■ **TASK INSTRUCTIONS**: Write out every record below exactly, leaving the pictures out.

******

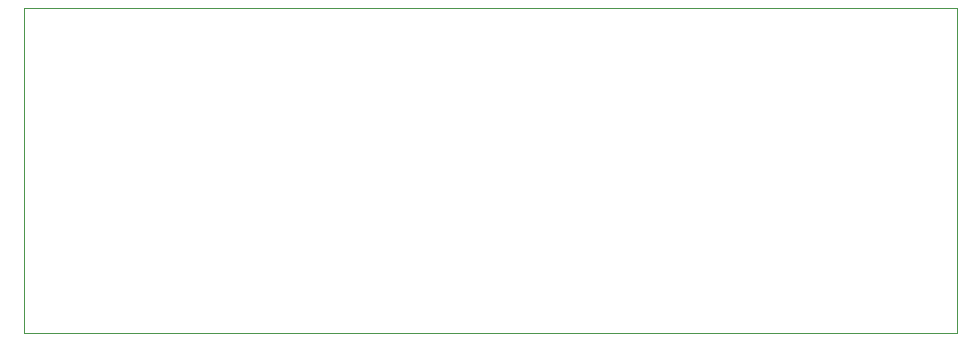
<source format=gbr>
%TF.GenerationSoftware,KiCad,Pcbnew,8.0.6*%
%TF.CreationDate,2025-02-04T11:33:45-08:00*%
%TF.ProjectId,Current_Transformer_test_Board,43757272-656e-4745-9f54-72616e73666f,rev?*%
%TF.SameCoordinates,Original*%
%TF.FileFunction,Profile,NP*%
%FSLAX46Y46*%
G04 Gerber Fmt 4.6, Leading zero omitted, Abs format (unit mm)*
G04 Created by KiCad (PCBNEW 8.0.6) date 2025-02-04 11:33:45*
%MOMM*%
%LPD*%
G01*
G04 APERTURE LIST*
%TA.AperFunction,Profile*%
%ADD10C,0.050000*%
%TD*%
G04 APERTURE END LIST*
D10*
X53000000Y-31500000D02*
X132000000Y-31500000D01*
X132000000Y-59000000D01*
X53000000Y-59000000D01*
X53000000Y-31500000D01*
M02*

</source>
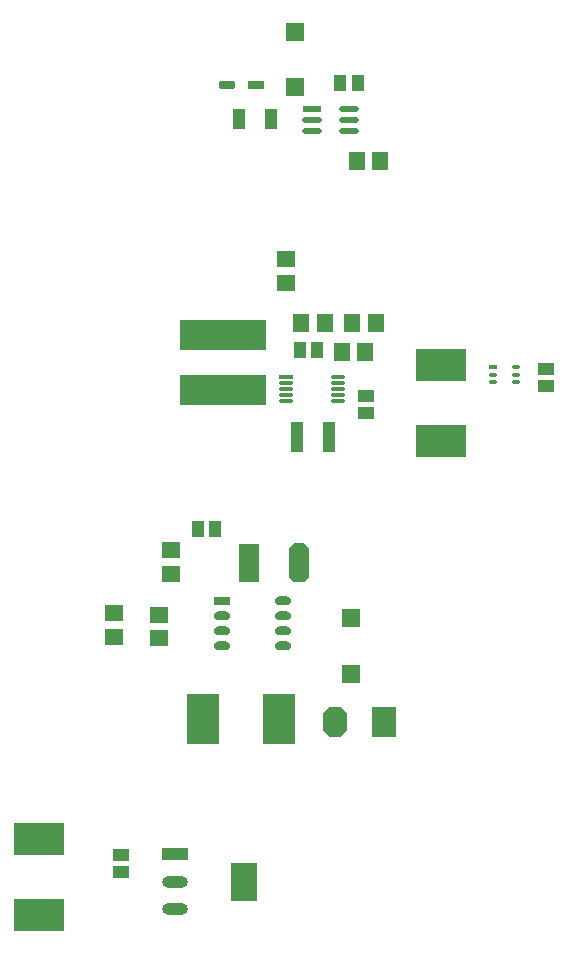
<source format=gtp>
%FSLAX25Y25*%
%MOIN*%
G70*
G01*
G75*
G04 Layer_Color=8421504*
%ADD10C,0.03000*%
%ADD11C,0.02000*%
%ADD12C,0.01000*%
%ADD13C,0.01500*%
%ADD14C,0.01200*%
%ADD15O,0.02756X0.01181*%
%ADD16R,0.02756X0.01181*%
%ADD17O,0.04724X0.01221*%
%ADD18R,0.04724X0.01221*%
%ADD19R,0.06693X0.13000*%
G04:AMPARAMS|DCode=20|XSize=66.93mil|YSize=130mil|CornerRadius=0mil|HoleSize=0mil|Usage=FLASHONLY|Rotation=180.000|XOffset=0mil|YOffset=0mil|HoleType=Round|Shape=Octagon|*
%AMOCTAGOND20*
4,1,8,0.01673,-0.06500,-0.01673,-0.06500,-0.03347,-0.04827,-0.03347,0.04827,-0.01673,0.06500,0.01673,0.06500,0.03347,0.04827,0.03347,-0.04827,0.01673,-0.06500,0.0*
%
%ADD20OCTAGOND20*%

G04:AMPARAMS|DCode=21|XSize=78.74mil|YSize=98.43mil|CornerRadius=0mil|HoleSize=0mil|Usage=FLASHONLY|Rotation=180.000|XOffset=0mil|YOffset=0mil|HoleType=Round|Shape=Octagon|*
%AMOCTAGOND21*
4,1,8,0.01969,-0.04921,-0.01969,-0.04921,-0.03937,-0.02953,-0.03937,0.02953,-0.01969,0.04921,0.01969,0.04921,0.03937,0.02953,0.03937,-0.02953,0.01969,-0.04921,0.0*
%
%ADD21OCTAGOND21*%

%ADD22R,0.07874X0.09843*%
%ADD23R,0.04331X0.05512*%
%ADD24R,0.10906X0.16732*%
%ADD25R,0.05906X0.05512*%
%ADD26R,0.06000X0.06000*%
%ADD27R,0.05500X0.03000*%
%ADD28O,0.05500X0.03000*%
%ADD29R,0.05512X0.05906*%
%ADD30R,0.04331X0.06693*%
%ADD31R,0.05512X0.02559*%
G04:AMPARAMS|DCode=32|XSize=55.12mil|YSize=25.59mil|CornerRadius=0mil|HoleSize=0mil|Usage=FLASHONLY|Rotation=180.000|XOffset=0mil|YOffset=0mil|HoleType=Round|Shape=Octagon|*
%AMOCTAGOND32*
4,1,8,-0.02756,0.00640,-0.02756,-0.00640,-0.02116,-0.01280,0.02116,-0.01280,0.02756,-0.00640,0.02756,0.00640,0.02116,0.01280,-0.02116,0.01280,-0.02756,0.00640,0.0*
%
%ADD32OCTAGOND32*%

%ADD33R,0.08661X0.12795*%
%ADD34O,0.08661X0.03937*%
%ADD35R,0.08661X0.03937*%
%ADD36R,0.16732X0.10906*%
%ADD37R,0.04331X0.10236*%
%ADD38R,0.05512X0.04331*%
%ADD39R,0.28740X0.10433*%
%ADD40R,0.06496X0.01969*%
%ADD41O,0.06496X0.01969*%
%ADD42C,0.02500*%
%ADD43C,0.05906*%
%ADD44R,0.05906X0.05906*%
%ADD45C,0.06000*%
%ADD46C,0.00787*%
D15*
X312480Y249882D02*
D03*
Y252441D02*
D03*
Y255000D02*
D03*
X305000Y249882D02*
D03*
Y252441D02*
D03*
D16*
Y255000D02*
D03*
D17*
X253323Y243626D02*
D03*
Y245595D02*
D03*
Y247563D02*
D03*
Y249532D02*
D03*
Y251500D02*
D03*
X236000Y243626D02*
D03*
Y245595D02*
D03*
Y247563D02*
D03*
Y249532D02*
D03*
D18*
Y251500D02*
D03*
D19*
X223750Y189500D02*
D03*
D20*
X240250D02*
D03*
D21*
X252232Y136500D02*
D03*
D22*
X268768D02*
D03*
D23*
X206547Y201000D02*
D03*
X212453D02*
D03*
X254047Y349500D02*
D03*
X259953D02*
D03*
X240547Y260500D02*
D03*
X246453D02*
D03*
D24*
X233677Y137500D02*
D03*
X208323D02*
D03*
D25*
X197500Y186063D02*
D03*
Y193937D02*
D03*
X178500Y165063D02*
D03*
Y172937D02*
D03*
X193500Y172437D02*
D03*
Y164563D02*
D03*
X236000Y290937D02*
D03*
Y283063D02*
D03*
D26*
X257500Y152750D02*
D03*
Y171250D02*
D03*
X239000Y366750D02*
D03*
Y348250D02*
D03*
D27*
X214500Y177000D02*
D03*
D28*
Y172000D02*
D03*
Y167000D02*
D03*
Y162000D02*
D03*
X235000Y177000D02*
D03*
Y172000D02*
D03*
Y167000D02*
D03*
Y162000D02*
D03*
D29*
X259563Y323500D02*
D03*
X267437D02*
D03*
X265937Y269500D02*
D03*
X258063D02*
D03*
X248937D02*
D03*
X241063D02*
D03*
X254563Y260000D02*
D03*
X262437D02*
D03*
D30*
X230815Y337500D02*
D03*
X220185D02*
D03*
D31*
X225823Y349000D02*
D03*
D32*
X216177D02*
D03*
D33*
X221835Y83445D02*
D03*
D34*
X199000Y74390D02*
D03*
Y83445D02*
D03*
D35*
Y92500D02*
D03*
D36*
X287500Y255677D02*
D03*
Y230323D02*
D03*
X153500Y97677D02*
D03*
Y72323D02*
D03*
D37*
X239685Y231500D02*
D03*
X250315D02*
D03*
D38*
X262500Y239547D02*
D03*
Y245453D02*
D03*
X322500Y254453D02*
D03*
Y248547D02*
D03*
X181000Y86547D02*
D03*
Y92453D02*
D03*
D39*
X215000Y247346D02*
D03*
Y265653D02*
D03*
D40*
X244500Y341000D02*
D03*
D41*
Y337260D02*
D03*
Y333520D02*
D03*
X256902Y341000D02*
D03*
Y337260D02*
D03*
Y333520D02*
D03*
M02*

</source>
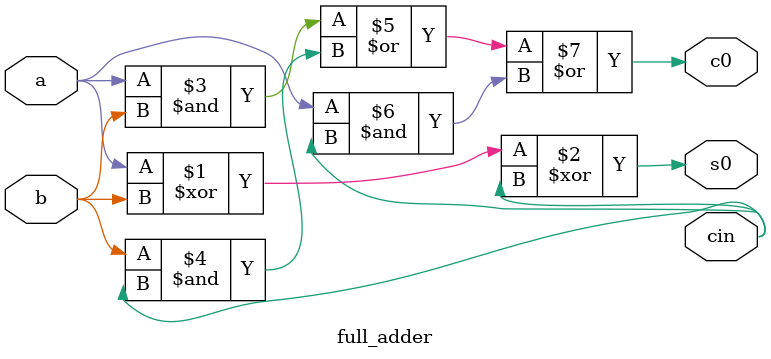
<source format=v>

module half_adder (
    input  a,
    input  b,
    output s0,
    output c0
);
  assign s0 = a ^ b;
  assign c0 = a & b;
endmodule

module full_adder (
    input  a,
    input  b,
    output cin,
    output s0,
    output c0
);
  assign s0 = a ^ b ^ cin;
  assign c0 = (a & b) | (b & cin) | (a & cin);
endmodule

</source>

******

■ **WRITTEN SOLUTION**:
<source format=gbr>
%TF.GenerationSoftware,KiCad,Pcbnew,8.0.6*%
%TF.CreationDate,2025-02-04T11:33:45-08:00*%
%TF.ProjectId,Current_Transformer_test_Board,43757272-656e-4745-9f54-72616e73666f,rev?*%
%TF.SameCoordinates,Original*%
%TF.FileFunction,Profile,NP*%
%FSLAX46Y46*%
G04 Gerber Fmt 4.6, Leading zero omitted, Abs format (unit mm)*
G04 Created by KiCad (PCBNEW 8.0.6) date 2025-02-04 11:33:45*
%MOMM*%
%LPD*%
G01*
G04 APERTURE LIST*
%TA.AperFunction,Profile*%
%ADD10C,0.050000*%
%TD*%
G04 APERTURE END LIST*
D10*
X53000000Y-31500000D02*
X132000000Y-31500000D01*
X132000000Y-59000000D01*
X53000000Y-59000000D01*
X53000000Y-31500000D01*
M02*

</source>
<source format=gtp>
%FSLAX25Y25*%
%MOIN*%
G70*
G01*
G75*
G04 Layer_Color=8421504*
%ADD10C,0.03000*%
%ADD11C,0.02000*%
%ADD12C,0.01000*%
%ADD13C,0.01500*%
%ADD14C,0.01200*%
%ADD15O,0.02756X0.01181*%
%ADD16R,0.02756X0.01181*%
%ADD17O,0.04724X0.01221*%
%ADD18R,0.04724X0.01221*%
%ADD19R,0.06693X0.13000*%
G04:AMPARAMS|DCode=20|XSize=66.93mil|YSize=130mil|CornerRadius=0mil|HoleSize=0mil|Usage=FLASHONLY|Rotation=180.000|XOffset=0mil|YOffset=0mil|HoleType=Round|Shape=Octagon|*
%AMOCTAGOND20*
4,1,8,0.01673,-0.06500,-0.01673,-0.06500,-0.03347,-0.04827,-0.03347,0.04827,-0.01673,0.06500,0.01673,0.06500,0.03347,0.04827,0.03347,-0.04827,0.01673,-0.06500,0.0*
%
%ADD20OCTAGOND20*%

G04:AMPARAMS|DCode=21|XSize=78.74mil|YSize=98.43mil|CornerRadius=0mil|HoleSize=0mil|Usage=FLASHONLY|Rotation=180.000|XOffset=0mil|YOffset=0mil|HoleType=Round|Shape=Octagon|*
%AMOCTAGOND21*
4,1,8,0.01969,-0.04921,-0.01969,-0.04921,-0.03937,-0.02953,-0.03937,0.02953,-0.01969,0.04921,0.01969,0.04921,0.03937,0.02953,0.03937,-0.02953,0.01969,-0.04921,0.0*
%
%ADD21OCTAGOND21*%

%ADD22R,0.07874X0.09843*%
%ADD23R,0.04331X0.05512*%
%ADD24R,0.10906X0.16732*%
%ADD25R,0.05906X0.05512*%
%ADD26R,0.06000X0.06000*%
%ADD27R,0.05500X0.03000*%
%ADD28O,0.05500X0.03000*%
%ADD29R,0.05512X0.05906*%
%ADD30R,0.04331X0.06693*%
%ADD31R,0.05512X0.02559*%
G04:AMPARAMS|DCode=32|XSize=55.12mil|YSize=25.59mil|CornerRadius=0mil|HoleSize=0mil|Usage=FLASHONLY|Rotation=180.000|XOffset=0mil|YOffset=0mil|HoleType=Round|Shape=Octagon|*
%AMOCTAGOND32*
4,1,8,-0.02756,0.00640,-0.02756,-0.00640,-0.02116,-0.01280,0.02116,-0.01280,0.02756,-0.00640,0.02756,0.00640,0.02116,0.01280,-0.02116,0.01280,-0.02756,0.00640,0.0*
%
%ADD32OCTAGOND32*%

%ADD33R,0.08661X0.12795*%
%ADD34O,0.08661X0.03937*%
%ADD35R,0.08661X0.03937*%
%ADD36R,0.16732X0.10906*%
%ADD37R,0.04331X0.10236*%
%ADD38R,0.05512X0.04331*%
%ADD39R,0.28740X0.10433*%
%ADD40R,0.06496X0.01969*%
%ADD41O,0.06496X0.01969*%
%ADD42C,0.02500*%
%ADD43C,0.05906*%
%ADD44R,0.05906X0.05906*%
%ADD45C,0.06000*%
%ADD46C,0.00787*%
D15*
X312480Y249882D02*
D03*
Y252441D02*
D03*
Y255000D02*
D03*
X305000Y249882D02*
D03*
Y252441D02*
D03*
D16*
Y255000D02*
D03*
D17*
X253323Y243626D02*
D03*
Y245595D02*
D03*
Y247563D02*
D03*
Y249532D02*
D03*
Y251500D02*
D03*
X236000Y243626D02*
D03*
Y245595D02*
D03*
Y247563D02*
D03*
Y249532D02*
D03*
D18*
Y251500D02*
D03*
D19*
X223750Y189500D02*
D03*
D20*
X240250D02*
D03*
D21*
X252232Y136500D02*
D03*
D22*
X268768D02*
D03*
D23*
X206547Y201000D02*
D03*
X212453D02*
D03*
X254047Y349500D02*
D03*
X259953D02*
D03*
X240547Y260500D02*
D03*
X246453D02*
D03*
D24*
X233677Y137500D02*
D03*
X208323D02*
D03*
D25*
X197500Y186063D02*
D03*
Y193937D02*
D03*
X178500Y165063D02*
D03*
Y172937D02*
D03*
X193500Y172437D02*
D03*
Y164563D02*
D03*
X236000Y290937D02*
D03*
Y283063D02*
D03*
D26*
X257500Y152750D02*
D03*
Y171250D02*
D03*
X239000Y366750D02*
D03*
Y348250D02*
D03*
D27*
X214500Y177000D02*
D03*
D28*
Y172000D02*
D03*
Y167000D02*
D03*
Y162000D02*
D03*
X235000Y177000D02*
D03*
Y172000D02*
D03*
Y167000D02*
D03*
Y162000D02*
D03*
D29*
X259563Y323500D02*
D03*
X267437D02*
D03*
X265937Y269500D02*
D03*
X258063D02*
D03*
X248937D02*
D03*
X241063D02*
D03*
X254563Y260000D02*
D03*
X262437D02*
D03*
D30*
X230815Y337500D02*
D03*
X220185D02*
D03*
D31*
X225823Y349000D02*
D03*
D32*
X216177D02*
D03*
D33*
X221835Y83445D02*
D03*
D34*
X199000Y74390D02*
D03*
Y83445D02*
D03*
D35*
Y92500D02*
D03*
D36*
X287500Y255677D02*
D03*
Y230323D02*
D03*
X153500Y97677D02*
D03*
Y72323D02*
D03*
D37*
X239685Y231500D02*
D03*
X250315D02*
D03*
D38*
X262500Y239547D02*
D03*
Y245453D02*
D03*
X322500Y254453D02*
D03*
Y248547D02*
D03*
X181000Y86547D02*
D03*
Y92453D02*
D03*
D39*
X215000Y247346D02*
D03*
Y265653D02*
D03*
D40*
X244500Y341000D02*
D03*
D41*
Y337260D02*
D03*
Y333520D02*
D03*
X256902Y341000D02*
D03*
Y337260D02*
D03*
Y333520D02*
D03*
M02*

</source>
<source format=v>

module half_adder (
    input  a,
    input  b,
    output s0,
    output c0
);
  assign s0 = a ^ b;
  assign c0 = a & b;
endmodule

module full_adder (
    input  a,
    input  b,
    output cin,
    output s0,
    output c0
);
  assign s0 = a ^ b ^ cin;
  assign c0 = (a & b) | (b & cin) | (a & cin);
endmodule

</source>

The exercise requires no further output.